Prospecting during the time of coronavirus chaos

Check in with your clients and your community. A lot of people are at home and trapped with their kids who are home from school. Think about hosting a Zoom cocktail hour with a few of our favorite clients. Do something to stay connected beyond just “rates are low” behavior.

Prospecting actions to consider:

  • Buy gift certificates from local business, and share them with your top clients.
  • Send personal thank-you notes to recent clients.
  • Reach out to stay-at-home parents. Ask them how they are doing.
  • Remember the 1990s? Make a call.

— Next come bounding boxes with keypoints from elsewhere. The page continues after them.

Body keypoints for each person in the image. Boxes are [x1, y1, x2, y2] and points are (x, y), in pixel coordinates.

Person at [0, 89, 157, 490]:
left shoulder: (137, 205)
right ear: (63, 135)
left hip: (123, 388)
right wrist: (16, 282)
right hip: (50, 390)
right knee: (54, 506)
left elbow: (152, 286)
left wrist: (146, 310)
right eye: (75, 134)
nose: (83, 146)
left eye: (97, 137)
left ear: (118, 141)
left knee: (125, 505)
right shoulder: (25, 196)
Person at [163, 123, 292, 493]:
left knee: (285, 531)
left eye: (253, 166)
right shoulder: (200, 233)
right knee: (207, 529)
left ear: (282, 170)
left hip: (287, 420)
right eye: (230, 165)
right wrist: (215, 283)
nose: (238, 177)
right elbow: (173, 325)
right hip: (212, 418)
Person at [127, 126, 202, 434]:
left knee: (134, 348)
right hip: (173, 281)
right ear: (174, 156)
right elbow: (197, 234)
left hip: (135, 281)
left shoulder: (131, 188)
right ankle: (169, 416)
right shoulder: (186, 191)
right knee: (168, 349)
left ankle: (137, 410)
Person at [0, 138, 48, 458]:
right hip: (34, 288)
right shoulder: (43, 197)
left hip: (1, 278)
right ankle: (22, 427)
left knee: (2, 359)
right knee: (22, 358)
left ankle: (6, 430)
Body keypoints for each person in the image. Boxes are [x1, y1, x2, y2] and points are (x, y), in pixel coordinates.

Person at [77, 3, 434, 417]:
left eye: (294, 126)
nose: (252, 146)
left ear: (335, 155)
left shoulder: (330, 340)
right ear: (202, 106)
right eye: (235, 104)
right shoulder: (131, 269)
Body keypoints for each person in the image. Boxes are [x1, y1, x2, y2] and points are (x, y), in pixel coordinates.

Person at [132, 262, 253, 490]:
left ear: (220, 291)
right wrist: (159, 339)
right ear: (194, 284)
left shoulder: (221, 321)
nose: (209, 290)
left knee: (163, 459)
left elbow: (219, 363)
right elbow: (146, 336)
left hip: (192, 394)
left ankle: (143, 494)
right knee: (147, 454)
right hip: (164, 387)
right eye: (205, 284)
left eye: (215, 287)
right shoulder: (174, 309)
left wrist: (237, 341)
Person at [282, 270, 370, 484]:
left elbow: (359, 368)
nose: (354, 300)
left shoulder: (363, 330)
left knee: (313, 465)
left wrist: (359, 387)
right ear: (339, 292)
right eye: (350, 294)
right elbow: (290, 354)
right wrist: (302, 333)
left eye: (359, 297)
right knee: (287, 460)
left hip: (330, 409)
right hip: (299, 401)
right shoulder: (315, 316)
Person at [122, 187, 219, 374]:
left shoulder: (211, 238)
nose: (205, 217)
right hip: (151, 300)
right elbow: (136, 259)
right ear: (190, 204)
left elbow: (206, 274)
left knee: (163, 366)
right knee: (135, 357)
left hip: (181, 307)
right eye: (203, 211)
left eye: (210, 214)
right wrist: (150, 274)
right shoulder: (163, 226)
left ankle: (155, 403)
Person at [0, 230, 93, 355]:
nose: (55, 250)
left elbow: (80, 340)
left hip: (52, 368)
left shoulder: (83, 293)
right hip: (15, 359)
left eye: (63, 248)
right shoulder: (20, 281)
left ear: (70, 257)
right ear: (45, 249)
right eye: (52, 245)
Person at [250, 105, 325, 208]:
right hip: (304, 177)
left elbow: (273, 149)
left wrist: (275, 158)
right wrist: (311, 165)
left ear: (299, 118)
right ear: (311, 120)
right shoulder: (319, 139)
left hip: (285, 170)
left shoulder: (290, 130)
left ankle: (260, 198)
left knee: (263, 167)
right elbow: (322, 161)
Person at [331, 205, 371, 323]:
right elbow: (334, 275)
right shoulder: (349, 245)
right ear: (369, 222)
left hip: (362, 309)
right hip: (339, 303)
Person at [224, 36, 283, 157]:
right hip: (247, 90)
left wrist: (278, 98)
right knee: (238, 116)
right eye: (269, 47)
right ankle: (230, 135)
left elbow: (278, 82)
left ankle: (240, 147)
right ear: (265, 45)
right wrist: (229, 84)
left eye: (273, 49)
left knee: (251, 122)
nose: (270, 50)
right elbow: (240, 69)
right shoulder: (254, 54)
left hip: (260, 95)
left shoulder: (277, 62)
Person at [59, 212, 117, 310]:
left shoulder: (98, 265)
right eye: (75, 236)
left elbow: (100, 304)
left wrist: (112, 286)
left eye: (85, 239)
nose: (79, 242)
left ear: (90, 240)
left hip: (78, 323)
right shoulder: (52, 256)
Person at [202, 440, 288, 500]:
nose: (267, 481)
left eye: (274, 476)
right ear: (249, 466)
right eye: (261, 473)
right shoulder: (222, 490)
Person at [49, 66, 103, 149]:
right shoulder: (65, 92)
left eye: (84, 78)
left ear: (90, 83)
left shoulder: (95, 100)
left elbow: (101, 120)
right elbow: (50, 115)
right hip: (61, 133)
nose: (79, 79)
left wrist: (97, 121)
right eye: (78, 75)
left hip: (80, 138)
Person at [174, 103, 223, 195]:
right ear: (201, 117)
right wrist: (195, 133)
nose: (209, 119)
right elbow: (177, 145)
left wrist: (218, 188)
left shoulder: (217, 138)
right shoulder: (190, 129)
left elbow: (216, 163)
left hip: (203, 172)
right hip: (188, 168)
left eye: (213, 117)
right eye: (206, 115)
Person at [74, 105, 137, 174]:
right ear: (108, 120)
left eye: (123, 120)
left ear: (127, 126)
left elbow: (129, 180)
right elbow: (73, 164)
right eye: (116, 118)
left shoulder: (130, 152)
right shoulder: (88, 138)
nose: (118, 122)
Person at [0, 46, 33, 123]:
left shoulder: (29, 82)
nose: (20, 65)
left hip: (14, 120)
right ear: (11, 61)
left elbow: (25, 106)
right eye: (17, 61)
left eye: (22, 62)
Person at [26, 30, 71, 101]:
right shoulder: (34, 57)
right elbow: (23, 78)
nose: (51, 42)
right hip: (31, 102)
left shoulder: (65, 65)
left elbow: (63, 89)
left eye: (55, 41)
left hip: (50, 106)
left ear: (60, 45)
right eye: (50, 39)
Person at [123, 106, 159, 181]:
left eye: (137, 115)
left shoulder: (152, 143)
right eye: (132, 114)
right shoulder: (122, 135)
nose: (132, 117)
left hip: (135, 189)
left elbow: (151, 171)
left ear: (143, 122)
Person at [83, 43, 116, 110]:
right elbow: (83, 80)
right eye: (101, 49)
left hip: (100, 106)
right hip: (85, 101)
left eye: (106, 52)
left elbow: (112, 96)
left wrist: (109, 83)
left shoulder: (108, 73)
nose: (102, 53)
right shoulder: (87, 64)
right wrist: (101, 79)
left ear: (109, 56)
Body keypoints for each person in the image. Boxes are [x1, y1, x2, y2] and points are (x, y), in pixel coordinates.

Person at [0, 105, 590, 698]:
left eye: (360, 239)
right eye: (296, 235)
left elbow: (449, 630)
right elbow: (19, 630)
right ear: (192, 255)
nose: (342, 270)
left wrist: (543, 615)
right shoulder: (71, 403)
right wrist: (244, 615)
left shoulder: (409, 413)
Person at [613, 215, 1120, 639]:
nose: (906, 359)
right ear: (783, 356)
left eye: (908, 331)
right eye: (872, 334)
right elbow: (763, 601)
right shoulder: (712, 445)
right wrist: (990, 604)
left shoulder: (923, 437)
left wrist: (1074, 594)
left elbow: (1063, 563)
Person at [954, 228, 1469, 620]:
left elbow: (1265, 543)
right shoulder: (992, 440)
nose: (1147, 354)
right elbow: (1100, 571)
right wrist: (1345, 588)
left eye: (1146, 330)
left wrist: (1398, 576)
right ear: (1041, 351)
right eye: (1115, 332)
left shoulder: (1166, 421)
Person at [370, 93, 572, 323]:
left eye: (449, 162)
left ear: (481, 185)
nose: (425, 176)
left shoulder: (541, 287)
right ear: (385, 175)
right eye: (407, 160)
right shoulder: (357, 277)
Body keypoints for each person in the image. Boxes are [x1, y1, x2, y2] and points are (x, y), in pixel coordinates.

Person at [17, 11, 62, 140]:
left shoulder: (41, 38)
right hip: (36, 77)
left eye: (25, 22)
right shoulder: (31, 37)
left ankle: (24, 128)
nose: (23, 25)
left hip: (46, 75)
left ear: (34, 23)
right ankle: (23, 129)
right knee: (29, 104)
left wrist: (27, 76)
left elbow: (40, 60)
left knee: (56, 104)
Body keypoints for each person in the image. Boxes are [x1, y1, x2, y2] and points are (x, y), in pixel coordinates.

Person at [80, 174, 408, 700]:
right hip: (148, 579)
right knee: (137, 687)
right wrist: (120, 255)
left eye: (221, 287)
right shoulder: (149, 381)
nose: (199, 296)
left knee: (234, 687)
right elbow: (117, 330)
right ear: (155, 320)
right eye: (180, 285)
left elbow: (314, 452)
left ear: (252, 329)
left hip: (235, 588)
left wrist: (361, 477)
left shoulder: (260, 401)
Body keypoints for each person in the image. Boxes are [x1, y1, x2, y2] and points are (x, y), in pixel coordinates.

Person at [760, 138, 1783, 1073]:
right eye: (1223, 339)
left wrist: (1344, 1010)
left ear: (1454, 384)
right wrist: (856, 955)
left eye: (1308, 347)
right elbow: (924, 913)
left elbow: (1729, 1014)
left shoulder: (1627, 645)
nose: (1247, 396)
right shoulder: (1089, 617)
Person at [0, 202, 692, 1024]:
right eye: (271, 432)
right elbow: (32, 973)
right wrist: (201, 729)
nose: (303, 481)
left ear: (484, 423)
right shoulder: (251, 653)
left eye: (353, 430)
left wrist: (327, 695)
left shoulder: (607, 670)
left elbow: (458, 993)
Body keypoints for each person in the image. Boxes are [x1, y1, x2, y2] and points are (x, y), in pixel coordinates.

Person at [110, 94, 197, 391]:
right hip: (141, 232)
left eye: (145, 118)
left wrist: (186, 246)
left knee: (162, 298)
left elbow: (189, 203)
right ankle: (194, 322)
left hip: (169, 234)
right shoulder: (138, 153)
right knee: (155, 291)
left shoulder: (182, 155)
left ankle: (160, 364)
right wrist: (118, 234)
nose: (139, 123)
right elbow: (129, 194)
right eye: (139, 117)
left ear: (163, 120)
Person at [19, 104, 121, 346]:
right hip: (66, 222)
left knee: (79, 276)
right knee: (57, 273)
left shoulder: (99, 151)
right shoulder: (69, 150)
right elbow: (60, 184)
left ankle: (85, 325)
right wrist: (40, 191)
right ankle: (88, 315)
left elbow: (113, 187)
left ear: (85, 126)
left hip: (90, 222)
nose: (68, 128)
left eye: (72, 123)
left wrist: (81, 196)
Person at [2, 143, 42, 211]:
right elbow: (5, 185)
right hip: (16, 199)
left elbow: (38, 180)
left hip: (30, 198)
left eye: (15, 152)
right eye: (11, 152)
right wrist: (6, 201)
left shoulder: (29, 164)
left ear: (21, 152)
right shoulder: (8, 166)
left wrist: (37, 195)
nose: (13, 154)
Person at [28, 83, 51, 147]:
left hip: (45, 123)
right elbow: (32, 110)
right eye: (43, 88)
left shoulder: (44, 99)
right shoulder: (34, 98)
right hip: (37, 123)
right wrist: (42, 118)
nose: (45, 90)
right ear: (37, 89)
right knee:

Trust me, someone is at home and probably desperate for human interaction.
  • Follow your personal business plans.

Need some additional ideas? Marguerite Martin is doing free coaching calls this week for Realtors.

Content for the socials

Here are a few ideas for social media fodder:

  • Community support during coronavirus crisis
  • Where to get takeout from local restaurants
  • Virtual shows to support local arts organizations
  • Virtual yoga to keep your mind in the right space
  • Ways to support the arts right now. (Don’t ask for your money back from arts shows.)
  • Virtual open houses blogs with the Matterport and video.
  • How to Marie Kondo your home.
  • What to do with teens while you’re at home.
  • Advice to buyers during a weird stock market.

I hope these ideas can help support your team during this time. We’re in for a major adjustment to our daily activities, and at the end of this, we will be different people. Be kind to yourself, reach out to your community, and know you’re doing the best you can do.